Le candidat à la mairie de Montréal Marcel Côté a peut-être commis une erreur plus grave qu'il ne le pense en décidant de se rendre en France pour un voyage mi-affaires, mi-vacances à quelques mois de l'échéance électorale montréalaise.

Il y a plusieurs années, Alain Giguère, le patron de la firme de sondage CROP, m'avait expliqué (en y mettant la preuve par 9) qu'en matière d'élections municipales, ce qu'on appelle aujourd'hui «le facteur de proximité» est plus que primordial. C'est à partir de rencontres directes avec les candidats aux postes de conseillers, et même à la mairie, que les citoyens se font une idée de ceux qu'ils vont élire. Ensuite vient la qualité de l'expérience vécue avec l'administration municipale en place.

Les meilleurs contenus, les campagnes publicitaires, les conférences de presse, l'affichage ou les rassemblements de force n'ont que peu d'importance dans la décision que prennent quelques centaines de milliers de citoyens tous les quatre ans.

On pourrait croire que cette règle de base de la politique municipale vaut surtout pour les candidats aux postes de conseillers, le maire élu au suffrage universel devant user de moyens plus génériques pour se faire connaître et apprécier. Même pas.

Pierre Bourque l'avait compris en 1993, un an avant l'échéance électorale, quand il avait commencé à rencontrer tout un réseau d'amis qu'il s'était forgé au fil des années à partir de son joyau symbolique qu'était le Jardin botanique et son nouveau bébé, le Biodôme. Aussitôt lancé dans l'arène électorale, à la faveur d'une crise qu'il avait fomenté contre l'administration Doré à propos de la dramatique intégration du «Saint Jardin» à une insensée société paramunicipale, M. Bourque était descendu dans la rue et y était resté pendant des mois. Il est devenu maire, on s'en souvient.

Denis Coderre, champion de la politique de proximité, fait en ce moment ce qu'il faut pour se faire élire. La bataille médiatique ne l'intéresse pas plus qu'il ne le faut, lui qui pourtant en fait habituellement son affaire. Les braderies, oui.
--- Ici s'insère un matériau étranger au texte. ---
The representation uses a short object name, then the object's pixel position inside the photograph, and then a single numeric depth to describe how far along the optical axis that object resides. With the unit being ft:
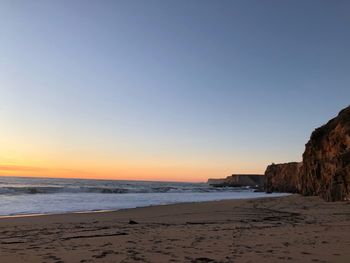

M. Coderre voit aussi au recrutement de candidats qui sont connectés directement à toutes les populations de Montréal, anglophones et francophones. Ce qui ne peut malheureusement pas être le cas pour le chef de Projet Montréal, Richard Bergeron, dont le sectarisme ne séduit que les candidatures plus érudites et, trop souvent, un peu «déconnectées». Quant à Mélanie Joly, le seul fait qu'elle ait choisi d'y aller d'engagements électoraux en plein mois de juillet laisse présager le pire.

Louise Harel est fortement enracinée dans sa communauté est-montréalaise. Marcel Côté en tirera certainement un avantage. Mais il ne pourra compter sur Vision Montréal pour le faire élire et récolter une majorité d'élus dans le tout Montréal. Victoires qui lui permettraient d'avoir les coudées franches. Car, peu importe que les partis municipaux n'aient pas la cote par les temps qui courent, il n'y a rien de mieux qu'un conseil municipal bien majoritaire et sans complication pour faire avancer une ville. Ça, c'est M. Drapeau qui l'avait compris, au prix toutefois d'une démocratie douteuse, en valeur d'aujourd'hui.

M. Côté, c'est déjà connu, pourra compter sur de brillants publicitaires pour espérer gagner en notoriété et crédibilité d'ici novembre. Mais aucun slogan ou stratégie de médias sociaux ne pourra être aussi efficace que les milliers de poignées de main que M. Côté aurait dû commencer à donner dans Parc-Extension plutôt qu'à Marseille.

Un jour, Jean-Paul L'Allier a dit de la politique municipale qu'elle était la Formule 1 de la politique: au niveau municipal, chaque secousse, la plus infime soit-elle, est ressentie directement par celui qui tient le volant. L'eau qui ne se rend plus au robinet, le parc dont la fontaine ne marche plus, la piscine dont on réduit les heures d'ouverture SONT la politique municipale. Et locataires comme propriétaires peuvent en mesurer l'importance facilement. Partant de là, ils veulent pouvoir être certains qu'ils pourront laisser savoir leur mécontentement (et quelques fois leur satisfaction) à qui de droit et en pleine face.

La politique municipale est affaire de «direct». Agir de façon distanciée, tant lors de campagnes électorales qu'au pouvoir, donne toujours de mauvais résultats. Alors messieurs et mesdames les candidats, à vos espadrilles!